It wasn't until I got through almost the first 200 pages that I started to feel fully engaged by Mattie and when I read pages 218-221 (the chapter titled malediction, which means "bad speaking, like a curse" pp. 220-2201) that I was FINALLY HOOKED as a reader.
This is a great example of why an adept reader's repertoire of reading practices must include the disposition of perseverance. Whether the reader is reading expository (informational) texts or narrative texts, the task sometimes requires patience and fortitude as well as remaining attentive to the information/story even if not naturally engaged by some sort of intrinsic motivation to read.
I certainly felt more obligated than interested in reading this book (for almost two-thirds of the reading). But once I got hooked, it was "hook, line, and sinker." I even got teary as I read pages 357-358 -- but I won't tell you why! You'll have to wait and see for yourself. :-)
It's interesting reading Groenke and Schreff's (pp. 36-37) rationale for why this is a book worthy of whole class instruction. Even though my appreciation and admiration for Mattie as the story progressed, I am still not sure if I would say without equivocation that "Donnelly's writing is breathtaking. Mattie's voice rings true to the time and her age." (Criterion 1 review, p. 36).
I do agree with Groenke and Schreff that the lines on p. 191 are heart-wrenching and deeply effected me as a reader. However, I am still wondering whether or not her voice "rings true." I certainly believe there are moments -- and again, I would argue that the evidence to support this claim comes more readily from the second half of the book -- but I guess I wasn't sure who Mattie was at the beginning and I didn't immediately believe that her voice/her character "rang true."
On the other hand, like I said, once I fell head over heels INTO the book and the story, I absolutely LOVED making the connections Mattie was making between her own voice/her own life, the lives of the characters in the novels/poetry she was reading, and the lives of those around her (including Grace -- whose life unfolds for us in the letters she gave to Mattie shortly before her death). At one point when I was reading, there was a line in the story that reminded me of a poem, by Marge Piercy, who was considered a radical feminist poem in the 50s and 60s -- one of the lesser known beat poets.

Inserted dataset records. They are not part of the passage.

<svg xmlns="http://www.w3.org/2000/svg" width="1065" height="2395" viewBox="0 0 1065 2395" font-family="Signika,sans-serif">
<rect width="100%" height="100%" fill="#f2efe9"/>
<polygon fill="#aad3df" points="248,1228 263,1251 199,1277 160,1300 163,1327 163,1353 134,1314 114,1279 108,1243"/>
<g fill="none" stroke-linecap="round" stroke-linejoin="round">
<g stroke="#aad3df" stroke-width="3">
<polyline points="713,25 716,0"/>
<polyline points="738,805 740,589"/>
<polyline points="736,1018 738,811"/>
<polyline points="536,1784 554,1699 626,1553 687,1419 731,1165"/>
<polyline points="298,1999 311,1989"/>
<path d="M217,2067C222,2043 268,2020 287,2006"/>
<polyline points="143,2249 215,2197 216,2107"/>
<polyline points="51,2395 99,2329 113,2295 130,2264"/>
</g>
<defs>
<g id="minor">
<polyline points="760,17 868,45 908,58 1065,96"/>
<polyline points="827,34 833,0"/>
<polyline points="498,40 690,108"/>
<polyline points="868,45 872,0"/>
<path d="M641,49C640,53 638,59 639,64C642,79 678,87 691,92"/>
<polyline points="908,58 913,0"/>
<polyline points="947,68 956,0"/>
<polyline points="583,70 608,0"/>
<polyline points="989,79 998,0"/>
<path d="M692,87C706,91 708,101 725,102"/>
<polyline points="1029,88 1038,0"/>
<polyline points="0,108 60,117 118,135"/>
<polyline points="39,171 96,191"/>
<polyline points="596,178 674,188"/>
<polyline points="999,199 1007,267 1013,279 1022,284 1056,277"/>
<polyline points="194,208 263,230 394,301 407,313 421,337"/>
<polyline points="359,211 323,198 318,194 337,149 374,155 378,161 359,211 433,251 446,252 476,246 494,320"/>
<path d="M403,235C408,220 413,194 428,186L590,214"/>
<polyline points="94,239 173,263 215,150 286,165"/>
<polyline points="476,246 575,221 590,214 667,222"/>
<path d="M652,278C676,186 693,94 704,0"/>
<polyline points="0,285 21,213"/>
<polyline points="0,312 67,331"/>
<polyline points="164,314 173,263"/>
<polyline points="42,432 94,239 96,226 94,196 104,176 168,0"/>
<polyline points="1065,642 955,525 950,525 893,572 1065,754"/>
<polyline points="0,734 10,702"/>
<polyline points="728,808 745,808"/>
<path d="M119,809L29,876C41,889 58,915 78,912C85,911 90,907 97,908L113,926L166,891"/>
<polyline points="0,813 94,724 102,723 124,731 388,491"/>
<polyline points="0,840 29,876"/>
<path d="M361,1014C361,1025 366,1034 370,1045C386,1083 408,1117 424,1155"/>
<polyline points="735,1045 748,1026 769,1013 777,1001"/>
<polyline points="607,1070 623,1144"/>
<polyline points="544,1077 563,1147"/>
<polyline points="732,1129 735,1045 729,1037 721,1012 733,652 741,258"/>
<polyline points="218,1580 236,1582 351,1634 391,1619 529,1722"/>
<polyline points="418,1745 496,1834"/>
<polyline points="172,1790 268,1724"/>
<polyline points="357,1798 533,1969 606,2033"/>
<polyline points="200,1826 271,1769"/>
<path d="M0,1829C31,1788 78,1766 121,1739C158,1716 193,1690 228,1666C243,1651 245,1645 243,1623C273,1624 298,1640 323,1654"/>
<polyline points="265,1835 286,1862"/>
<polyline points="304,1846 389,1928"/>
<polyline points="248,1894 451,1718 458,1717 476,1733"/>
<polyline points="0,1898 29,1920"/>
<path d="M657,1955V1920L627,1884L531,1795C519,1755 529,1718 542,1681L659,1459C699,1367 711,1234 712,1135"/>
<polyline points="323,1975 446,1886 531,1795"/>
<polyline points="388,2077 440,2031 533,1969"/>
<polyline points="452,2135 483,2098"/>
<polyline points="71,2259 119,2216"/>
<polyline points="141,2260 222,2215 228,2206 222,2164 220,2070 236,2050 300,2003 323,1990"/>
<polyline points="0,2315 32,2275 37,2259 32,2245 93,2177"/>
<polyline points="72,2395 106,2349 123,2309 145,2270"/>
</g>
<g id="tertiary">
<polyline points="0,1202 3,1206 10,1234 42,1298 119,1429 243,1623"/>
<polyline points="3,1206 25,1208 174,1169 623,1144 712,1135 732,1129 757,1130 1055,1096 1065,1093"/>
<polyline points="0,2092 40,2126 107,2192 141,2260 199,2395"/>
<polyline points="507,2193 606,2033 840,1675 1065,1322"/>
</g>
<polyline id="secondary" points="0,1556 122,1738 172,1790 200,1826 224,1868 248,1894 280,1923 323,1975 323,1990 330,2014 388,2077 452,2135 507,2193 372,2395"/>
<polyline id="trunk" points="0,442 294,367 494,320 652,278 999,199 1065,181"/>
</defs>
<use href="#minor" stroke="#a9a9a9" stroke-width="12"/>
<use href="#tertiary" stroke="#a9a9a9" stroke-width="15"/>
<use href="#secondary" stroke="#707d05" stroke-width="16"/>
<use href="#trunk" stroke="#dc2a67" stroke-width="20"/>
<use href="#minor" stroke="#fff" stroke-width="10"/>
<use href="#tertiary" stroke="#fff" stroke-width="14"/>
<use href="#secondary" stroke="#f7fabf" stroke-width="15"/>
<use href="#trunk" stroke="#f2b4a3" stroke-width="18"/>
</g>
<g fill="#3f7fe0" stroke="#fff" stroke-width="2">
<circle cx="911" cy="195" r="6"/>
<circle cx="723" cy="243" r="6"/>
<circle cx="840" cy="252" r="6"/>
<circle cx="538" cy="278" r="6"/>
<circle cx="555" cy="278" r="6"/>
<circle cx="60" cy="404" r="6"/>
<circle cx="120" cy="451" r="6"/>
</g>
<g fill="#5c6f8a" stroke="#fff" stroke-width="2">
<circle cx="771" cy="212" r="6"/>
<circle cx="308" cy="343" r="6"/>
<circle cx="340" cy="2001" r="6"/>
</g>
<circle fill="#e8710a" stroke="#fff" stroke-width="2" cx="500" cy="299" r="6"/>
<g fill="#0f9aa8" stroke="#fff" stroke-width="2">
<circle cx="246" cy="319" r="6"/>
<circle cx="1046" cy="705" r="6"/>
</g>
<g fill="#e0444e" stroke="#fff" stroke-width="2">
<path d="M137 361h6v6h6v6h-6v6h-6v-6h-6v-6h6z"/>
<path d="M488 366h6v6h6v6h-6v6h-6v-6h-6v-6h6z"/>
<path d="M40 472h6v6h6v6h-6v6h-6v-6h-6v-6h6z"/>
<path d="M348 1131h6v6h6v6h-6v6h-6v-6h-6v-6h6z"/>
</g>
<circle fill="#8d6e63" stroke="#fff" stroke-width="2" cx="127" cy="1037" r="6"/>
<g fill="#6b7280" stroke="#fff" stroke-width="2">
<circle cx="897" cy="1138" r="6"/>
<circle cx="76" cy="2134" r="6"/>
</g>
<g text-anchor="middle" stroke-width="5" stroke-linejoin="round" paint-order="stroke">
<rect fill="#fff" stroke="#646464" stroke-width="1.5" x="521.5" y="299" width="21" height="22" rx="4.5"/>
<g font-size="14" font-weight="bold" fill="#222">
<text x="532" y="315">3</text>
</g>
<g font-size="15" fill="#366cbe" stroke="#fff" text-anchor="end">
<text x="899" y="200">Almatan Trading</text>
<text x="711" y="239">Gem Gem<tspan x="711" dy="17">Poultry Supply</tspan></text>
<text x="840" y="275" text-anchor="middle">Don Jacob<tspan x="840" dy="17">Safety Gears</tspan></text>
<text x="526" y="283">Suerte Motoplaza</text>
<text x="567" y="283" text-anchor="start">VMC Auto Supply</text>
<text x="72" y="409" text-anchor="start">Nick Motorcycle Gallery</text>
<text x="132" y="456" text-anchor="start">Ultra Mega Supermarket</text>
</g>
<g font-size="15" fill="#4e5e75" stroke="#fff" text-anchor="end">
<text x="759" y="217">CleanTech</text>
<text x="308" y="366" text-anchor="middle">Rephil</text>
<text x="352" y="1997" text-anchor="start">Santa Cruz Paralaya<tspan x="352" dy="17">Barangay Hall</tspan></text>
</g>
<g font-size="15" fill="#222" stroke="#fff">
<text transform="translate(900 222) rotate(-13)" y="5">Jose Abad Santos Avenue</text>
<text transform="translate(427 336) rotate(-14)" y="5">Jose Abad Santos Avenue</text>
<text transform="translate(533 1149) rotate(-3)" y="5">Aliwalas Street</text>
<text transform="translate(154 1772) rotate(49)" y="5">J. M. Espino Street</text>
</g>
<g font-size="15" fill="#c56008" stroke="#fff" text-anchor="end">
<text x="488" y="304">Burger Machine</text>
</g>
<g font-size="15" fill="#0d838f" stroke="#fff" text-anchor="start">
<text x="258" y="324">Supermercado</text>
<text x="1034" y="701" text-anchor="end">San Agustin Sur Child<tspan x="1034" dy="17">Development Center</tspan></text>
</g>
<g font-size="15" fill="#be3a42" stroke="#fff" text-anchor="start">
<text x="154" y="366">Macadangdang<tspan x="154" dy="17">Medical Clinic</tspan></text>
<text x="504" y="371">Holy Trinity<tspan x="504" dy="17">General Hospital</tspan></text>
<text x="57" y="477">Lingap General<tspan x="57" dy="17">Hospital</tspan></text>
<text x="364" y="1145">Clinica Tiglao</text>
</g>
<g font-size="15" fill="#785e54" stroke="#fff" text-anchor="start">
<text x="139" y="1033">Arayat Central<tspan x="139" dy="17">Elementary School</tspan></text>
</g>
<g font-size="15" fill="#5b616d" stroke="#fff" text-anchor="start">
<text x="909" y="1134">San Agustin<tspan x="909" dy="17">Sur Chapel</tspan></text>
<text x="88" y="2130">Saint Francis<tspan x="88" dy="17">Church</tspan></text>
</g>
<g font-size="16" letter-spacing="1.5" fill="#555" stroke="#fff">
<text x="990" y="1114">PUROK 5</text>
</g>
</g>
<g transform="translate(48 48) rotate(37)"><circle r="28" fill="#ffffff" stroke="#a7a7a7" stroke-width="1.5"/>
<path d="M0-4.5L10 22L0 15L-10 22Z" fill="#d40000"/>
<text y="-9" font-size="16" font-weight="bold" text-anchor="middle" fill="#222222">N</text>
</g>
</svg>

I went back to try and find the line and as I was re-reading those last 100 pages, I realized there were many passages that might have caused me to think about a stanza from a Marge Piercy poem, called For Strong Women. [click here to read the entire poem by Piercy] I've included one particular passage from A Northern Light alongside the stanza from Marge Piercy's poem:
A Northern Light | For Strong Women by Marge Piercy |
…A farmer an put an evener on his team’s yoke to compensate for the weaker horse by shifting some of the lad to the stronger one. But you can’t put an evener on two people’s hearts or their souls. I wished I could just up and go to New York City. I wished I was as strong as Weaver was. I wished I was as fearless. But I was not. (Donnelly, p. 313) | A strong woman is a woman determined to do something others are determined not to be done. She is pushing up on the bottom of a lead coffin lid. She is trying to raise a manhole cover with her head, she is trying to butt her way through a steel wall. Her head hurts. People waiting for the hole to be made say, hurry, you’re so strong. (M. Piercy, 1989, Circles on the Water: Selected Poems of Marge Piercy, p. 257) by Marge Piercy |
I remember the first time I read Marge Piercy's poetry and I do think it affected me much like Mattie was affected by Elizabeth Baxter's first collection of poetry and by Emily Dickinson's poetry. The feminist awakening Mattie experiences -- when realizing what it means to own her own destiny, to refuse to give up her own dreams -- As Mattie says, "I wanted books and words, but I wanted someone to hold me too..." (p. 312) this was certainly an internal dilemma I struggled with earlier in life. I do think young women have moments where they ask themselves what does it mean to be a woman. Who am I, as a woman?
And, now, of course, I'm hearing Sojourner Truth in my head... "And Ain't I a Woman?"
It's funny, but through writing this reflection and reconsidering the fact that Groenke and Schreff profile A Northern Light in their chapter where they introduce critical theory, specifically feminist criticism, I think I have FINALLY pinpointed what was bothering me about this book. It wasn't the fact that Mattie wasn't a real character or that her voice didn't "ring true." Rather it was because I went into the book expecting Mattie to already have a feminist voice from the start of the novel. But, that (obviously! "duh, Dr. Jones!") wasn't the case. Donnelly used the traditional coming of age plot line to illustrate what a young woman in this time period would need to face, confront, and overcome in order to become a self-actualized individual or, as Miss Wilcox would say, "to find her real voice." (pp. 361-362).